Fluids and equilibrim

Question 1

What is the typical cell membrane potential?

Answer 1

-70mV

Question 2

What is electrical neutrality?

Answer 2

Is the equal distribution of cations and anions in any compartment.

Question 3

How are cells able to create a negative membrane potential?

Answer 3

They are able to alter their charge distribution between ECF and ICF causing a few charges to move without altering the bulk concentrations

Question 4

The inside of a membrane is always what?

Answer 4

Slightly more negative inside than outside.

Question 5

What is the principle of electrical neutrality?

Answer 5

Small changes in the number of ions creates a large potential difference across the membrane without affecting the bulk concentrations of ion.

Question 6

What is membrane potential?

What is it generated by?

Answer 6

The voltage across the membrane at any moment.
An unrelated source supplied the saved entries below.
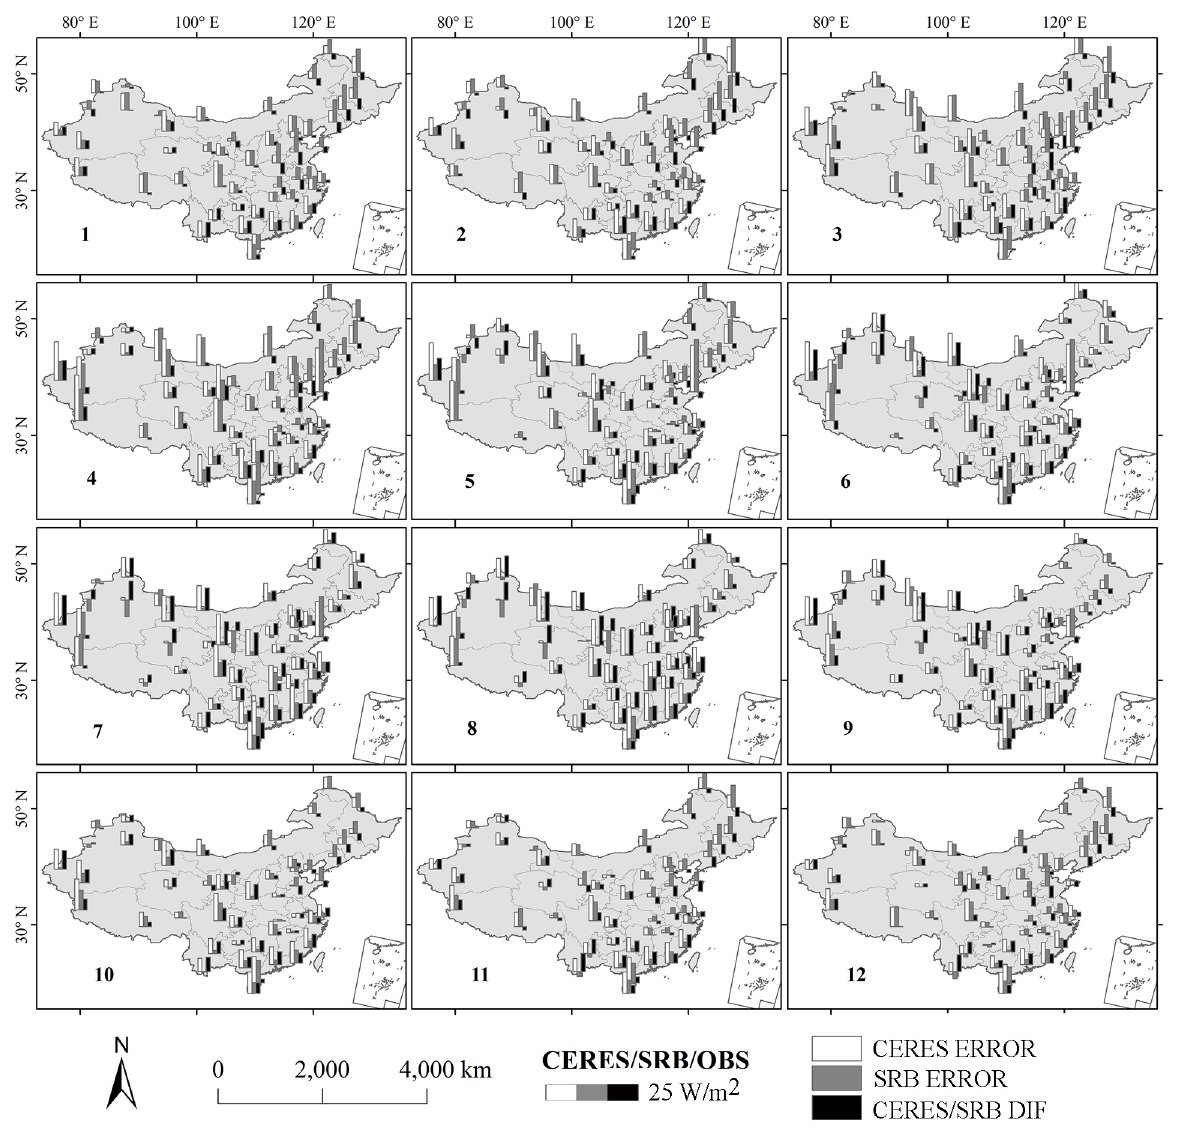
Figure 5. Spatial distribution of multi-year averaged errors in monthly surface net radiation generated from the CERES and SRB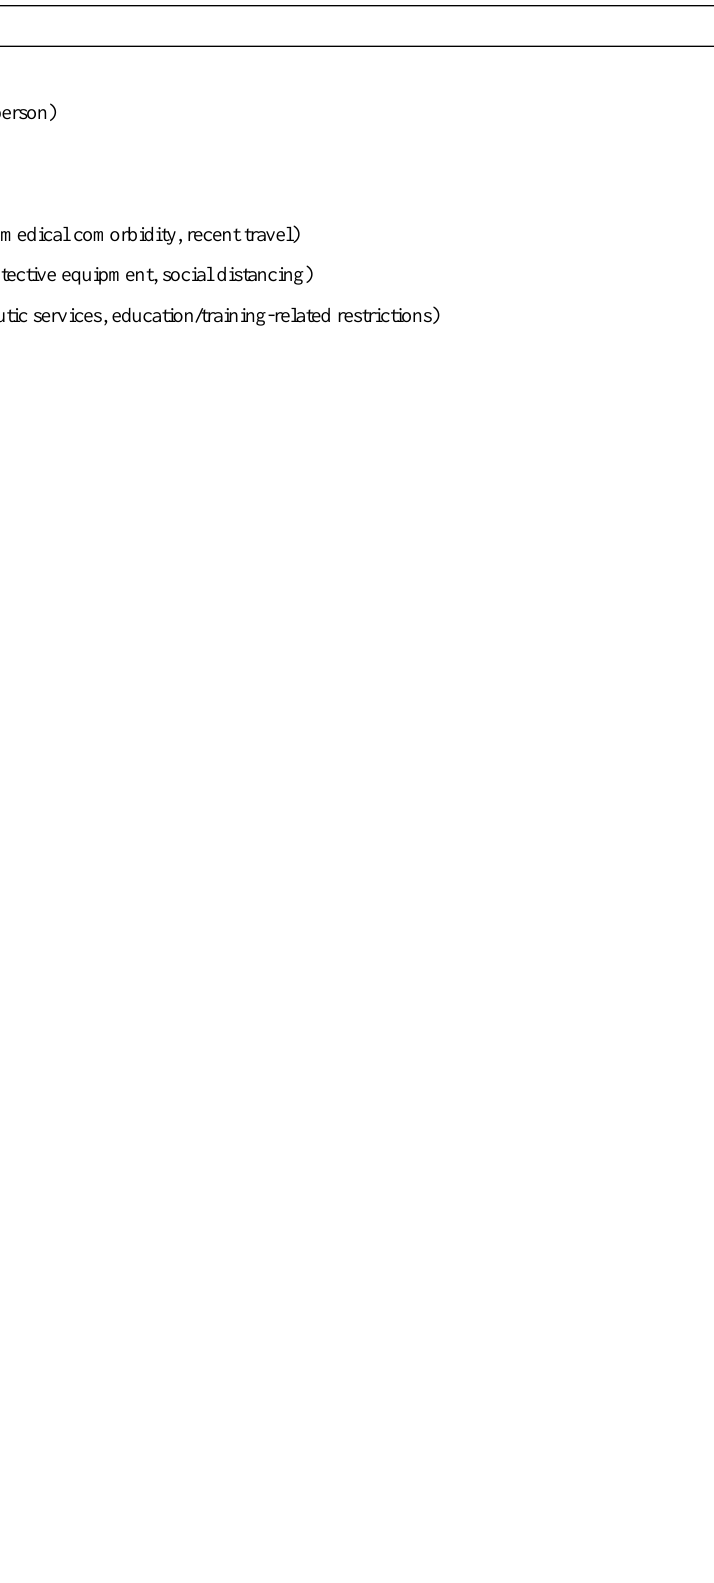
Table 3. Descriptive statistics of practice adjustments, patients seen, and tele–mental health factors during COVID-19 for the full sample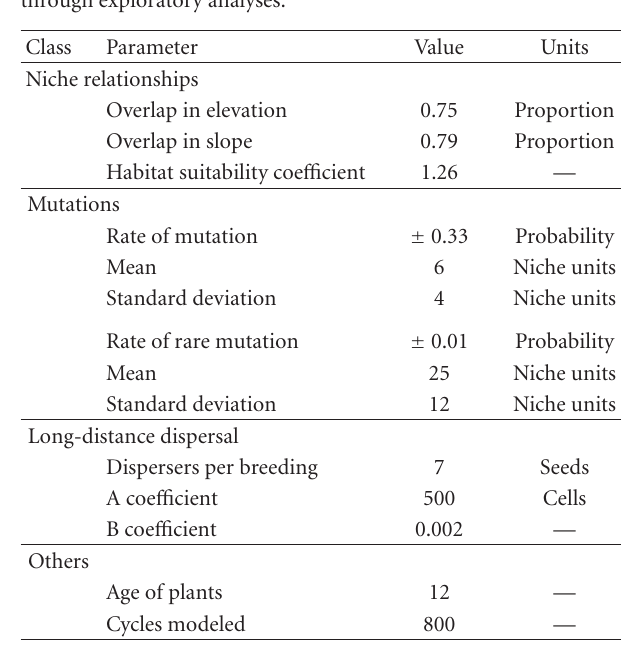
Table 1: A summary of the parameters in the model, grouped into classes, their values, and their units. Values used were determined through exploratory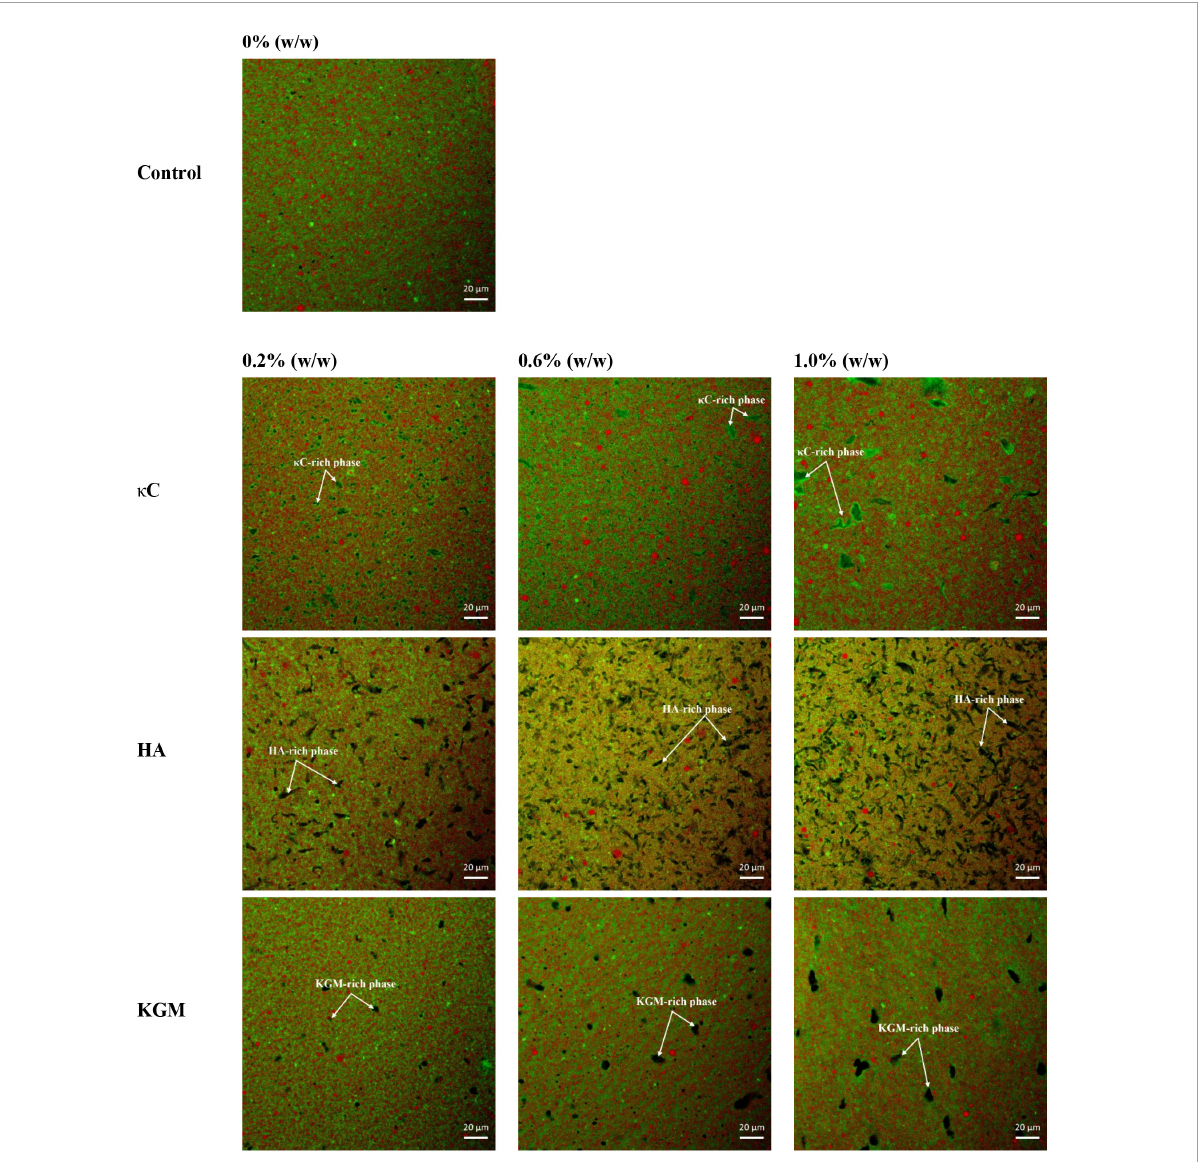
FIGURE6 Confocal laser scanning microscopy (CLSM) images of emulsion gels containing different polysaccharides. Scale bar is 20 µ m. κ C, κ -carrageenan; HA, high-acyl gellan; KGM, konjac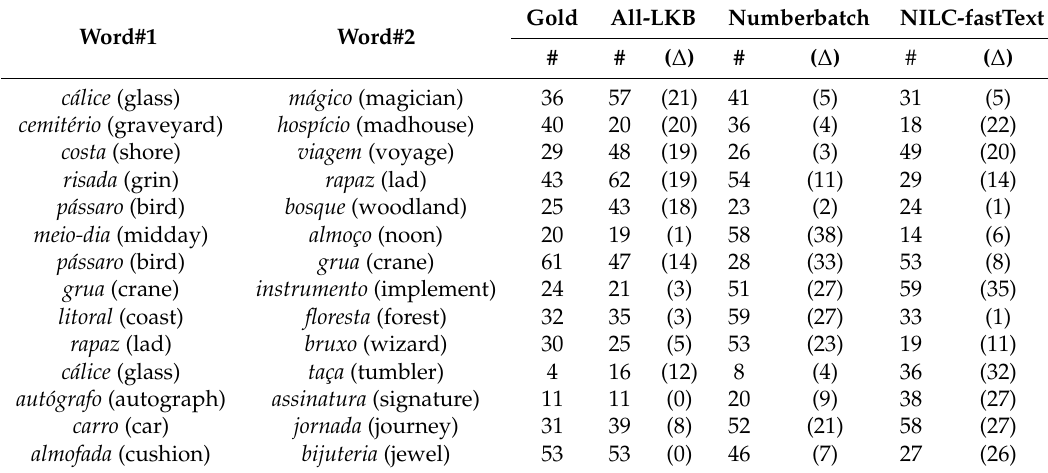
Table 13. Word pairs with higher rank difference ( ∆ ) in procedures using three different databases and gold score in PT-65.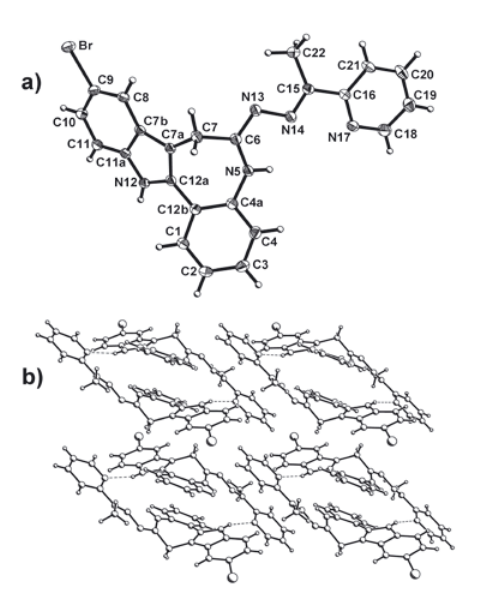
Figure 2. a) ORTEP plot of molecule of 4 with atom labeling scheme; thermal ellipsoids are drawn at 50% probability level. Selected bond lengths (Å): C4a-N5 1.4065(16), C6-N5 1.3621(16), C6-N13 1.3088(16), N13-N14 1.4044(15), N14-C15 1.2898(16); b) Packing of 4 with hydrogen bonds; view approximately along [0 1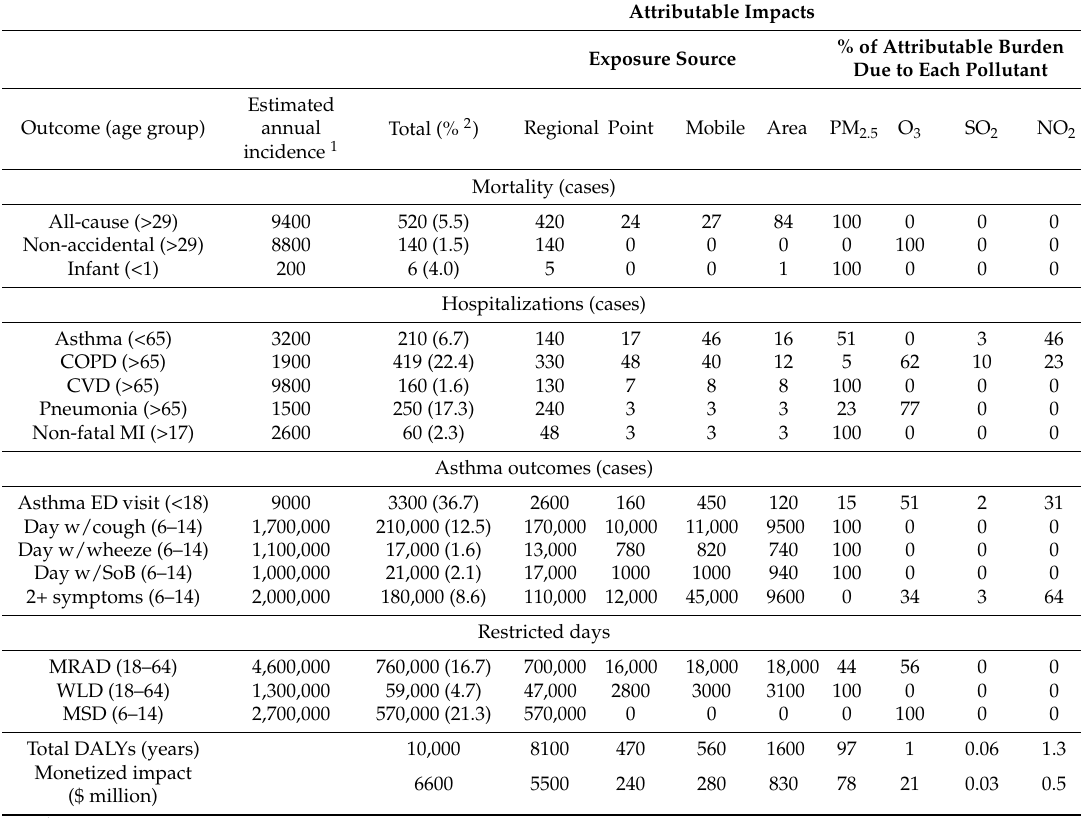
1 Estimated annual incidence rates based on block group population and ZIP code level incidence rates. 2 Percentage of the estimated annual incidence attributable to all pollutant exposures. Abbreviations: COPD: Chronic obstructive pulmonary disease; CVD: cardiovascular disease; DALYs: disability-adjusted life years; ED: emergency department; MI: myocardial infarction; MRAD: minor restricted activity day; MSD: missed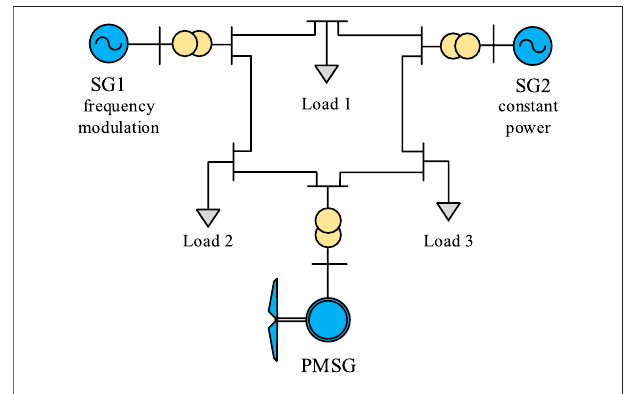
FIGURE 1 | 3-machine 9-node networking system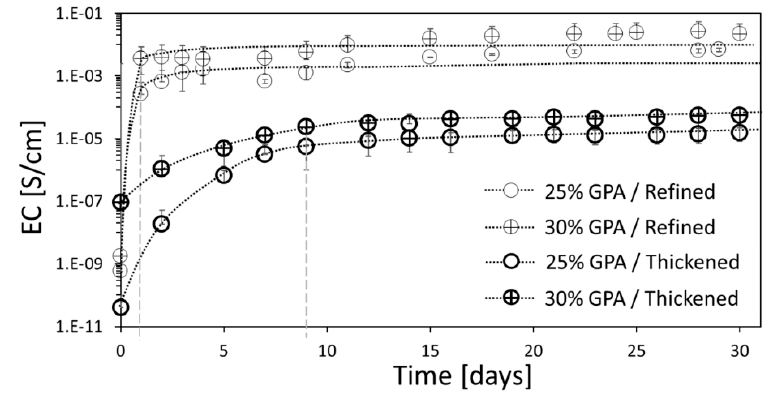
Figure 3. Temporal electrical conductivity (EC) of refined and thickened linseed oils loaded with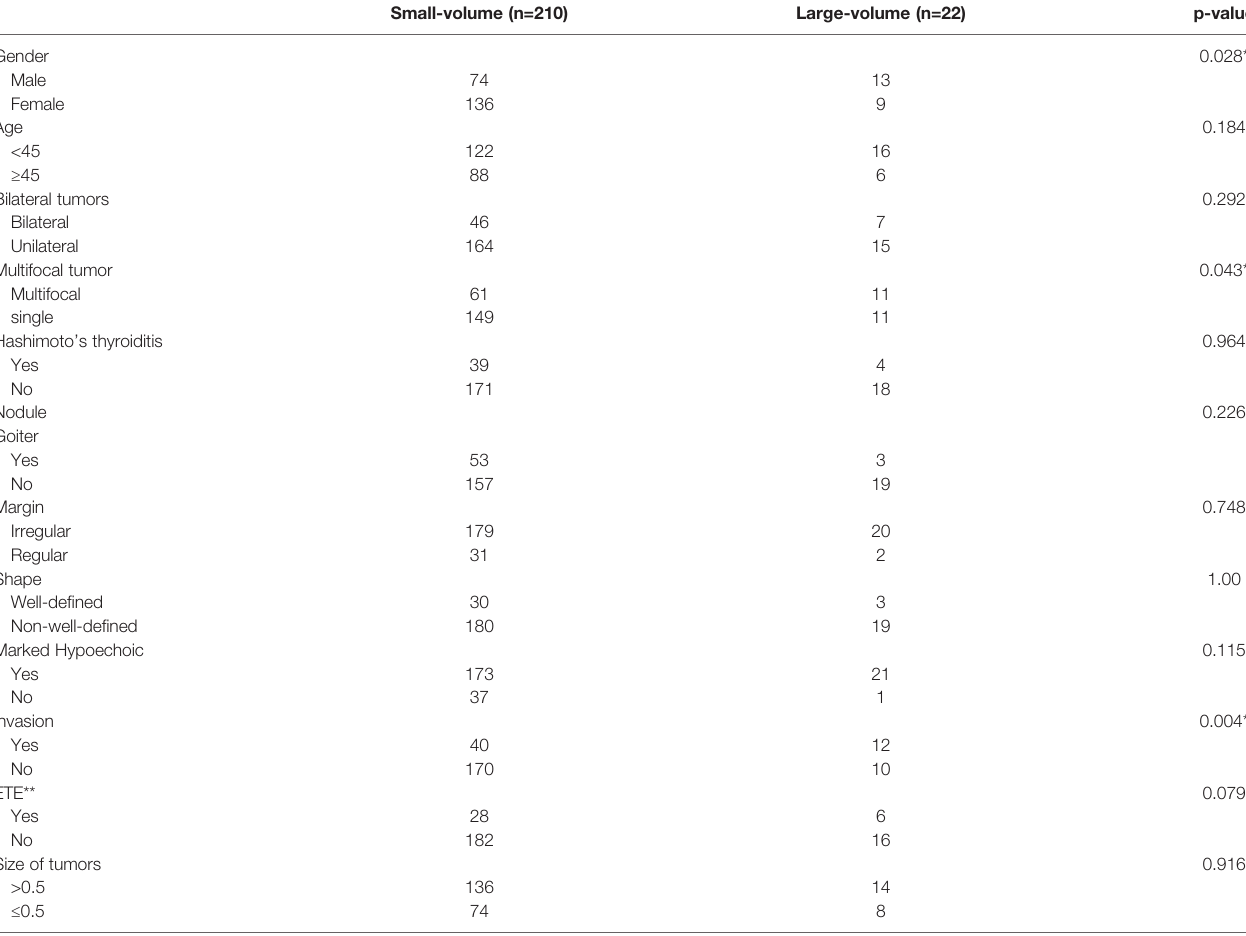
TABLE 3 | Clinicopathological characteristics and univariate analysis of PTMC patients (n=232).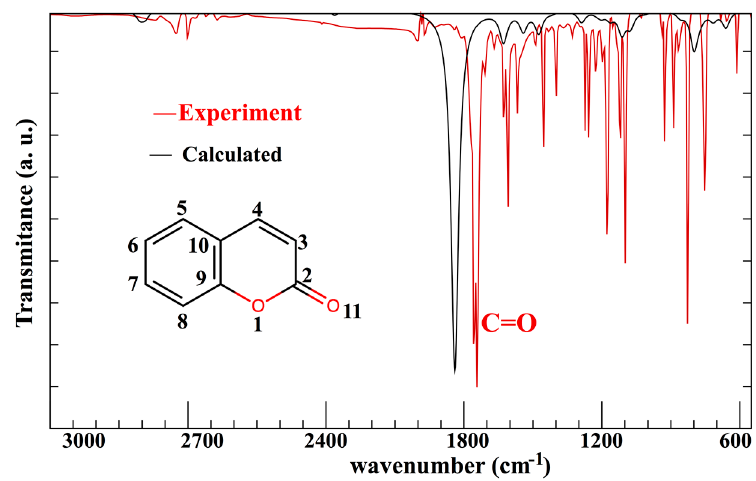
Figure 3. Infrared spectrum of coumarin experimental and calculated (B3LYP / 6-3 1 1 + G*) is shown here.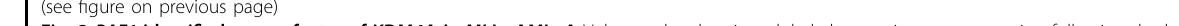
Fig. 3 PAF1 identi fi ed as a cofactor of KDM4A in MLLr-AML. A Volcano plot showing global changes in gene expression following the loss of KDM4A compared to NTC control THP1 cells as identi fi ed by RNAseq. The absolute number of upregulated or downregulated genes that are bound by KDM4A is indicated at the top right and left side of the plot, respectively (KDM4A bound: FDR ≤ 0.01, gene expression: log 2 FC ≥ 0.5 or ≤ − 0.5; adjusted (adj. p ) p ≤ 0.05). B GSEA show overlapping transcriptional consequences following the loss of KDM4A or PAF1 in THP1 cells. Speci fi cally, genes repressed (left panel) or activated (right panel) are upregulated and downregulated, respectively, following the loss of KDM4A 26 . C – H THP1 cells and other indicated human AML cells were transduced with lentiviruses targeting KDM4A or PAF1 for KD, or an NTC. All bar charts show mean ± s.e.m. C Bar chart showing relative expression of KDM4A and PAF1 by QPCR in comparison with NTC control cells following KDM4A KD using two different shRNA constructs ♯ 1 and ♯ 2 in THP1 cells ( n = 3) ( D ) and the other indicated human AML cells and primary AML cells include PX21, containing t(6;11)(MLL-AF6) chromosomal translocation and PX30 t(10;11)(MLL-AF10) (PX number is the Paul O ’ Gorman Leukaemia Research Centre Biobank sample identi fi er) ( n = 3) ( F ); * p < 0.01. E – F Percentage of live cell counts in comparison with NTC control ( E ) in THP1 cells 4 days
It is generated by the movement of ions across the membrane

Question 7

What is the membrane potential governed by?

Answer 7

It is governed by the chemical concentration gradient and electrical potential difference

Question 8

What establishes the electrochemical gradient?

Answer 8

Leak and voltage gated ion channels.

Question 9

How is electrochemical equilibrium achieved?

Answer 9

It is achieved when there is a balance in the concentration gradient and electrical gradient.

Question 10

Describe how electrochemical equilibrium is achieved using K+?

Answer 10

membranes are permeable to K+ which causes it to leave the cell through Na/K pump into the ECF, this leaves a negative charge in the cell. This electrochemical gradient draws K+ back into the cell.

Question 11

What is used to maintain the equilibrium?

Answer 11

ATP is used to create and maintain Na+/K+ gradients via Na+/K+ ATPase pump.

Question 12

What are the three reasons that ATP is important?

Answer 12

ATP maintains normal ionic concentrations.
Indirectly determines the cellular gradients of other ions and molecules
Basis of membrane potentials.

Question 13

What does the Nernst equation measure?

Answer 13

It measures the voltage difference across the membrane for a single ion in mV.

Question 14

At equilibrium potential what is the net movement of ions?

Answer 14

Net movement of ions is zero.

Question 15

What is Ek with respect to mV?

Answer 15

Ek is negative with respect to mV, so K+ will move out of the ICF into the ECF until the membrane potential reaches -90mV and the electrochemical gradient equilibrates.

Question 16

What is ENa and ECa in respect to mV?

Answer 16

ENa and ECa are positive with respect to mV, so when allowed Na+ and Ca+ will enter the cell until mV becomes positive.

Question 17

How can you determine if the membrane potential will be positive?

Answer 17

The membrane potential will be positive if the [ECF] is higher than the [ICF].

Question 18

Is the membrane only permeable to Na+ and K+?

Answer 18

No, membrane is permeable to many ions but Na+ and K+ are most considered.

Question 19

What equation do we use to calculate resting membrane potential considering all ions?

Answer 19

The Goldman equation, which takes into consideration the permeability of each ion as well concentration gradients.

Question 20

What is the major determinant of membrane potential?

Answer 20

K+ efflux through K+ ion channels

Question 21

What effect does extracellular [K+] have ?

Answer 21

[K+] below 3.5mmol/L is considered Hypokalaemia

[K+] above 5.5mmol/L is considered Hyperkalaemia

Question 22

What effect does Hypokalaemia have on excitable cells?

Answer 22

Hypokalaemia causes the resting membrane potential to become more negative, making an action potential more harder to achieve. Hyperpolarising the cell.

Question 23

What effect does Hyperkalaemia have on excitable cells?

Answer 23

Causes the resting membrane potential to be more positive, making an action potential easier to achieve. Depolarisation more likely to occur.

Question 24

Why are membrane potentials so important?

Answer 24

They are the basis of action potentials.